— Document extract —
/---
Experiment: outsource hot code paths to rust-based NIFs

sebastian commented 7 years ago

One can write rust based NIFs using rustler. With rust we could get close to C-performance with no runtime GC or other shenanigans, a relatively high-level language, while having type safety and lots of guards making it a language I personally (as a non-C expert) would be comfortable writing in.

It would be interesting to try using rust as an experiment on some hot parts of our system and compare performance and weight it against the added complexity. A candidate for such an experiment would be the sum anonymizer, since it is used by count, our most common aggregator.

Another, albeit more complex, place where it could be very worthwhile to play with would be the emulator.

Thoughts? (I think this was originally suggested by @sasa1977)

obrok commented 7 years ago

I like the idea, and would like to try my hand at this. I'd also feel more comfortable having rust than C, although maybe that's a false comfort, that will evaporate once I learn more of rust.
\---
— Provided data —
/---
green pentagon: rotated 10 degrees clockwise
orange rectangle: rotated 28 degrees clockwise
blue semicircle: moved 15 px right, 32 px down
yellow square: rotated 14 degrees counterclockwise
\---
Which usernames appear in the thread about rust-based NIFs? The lines above are separate material, apart from the thread.

sebastian, obrok, and sasa1977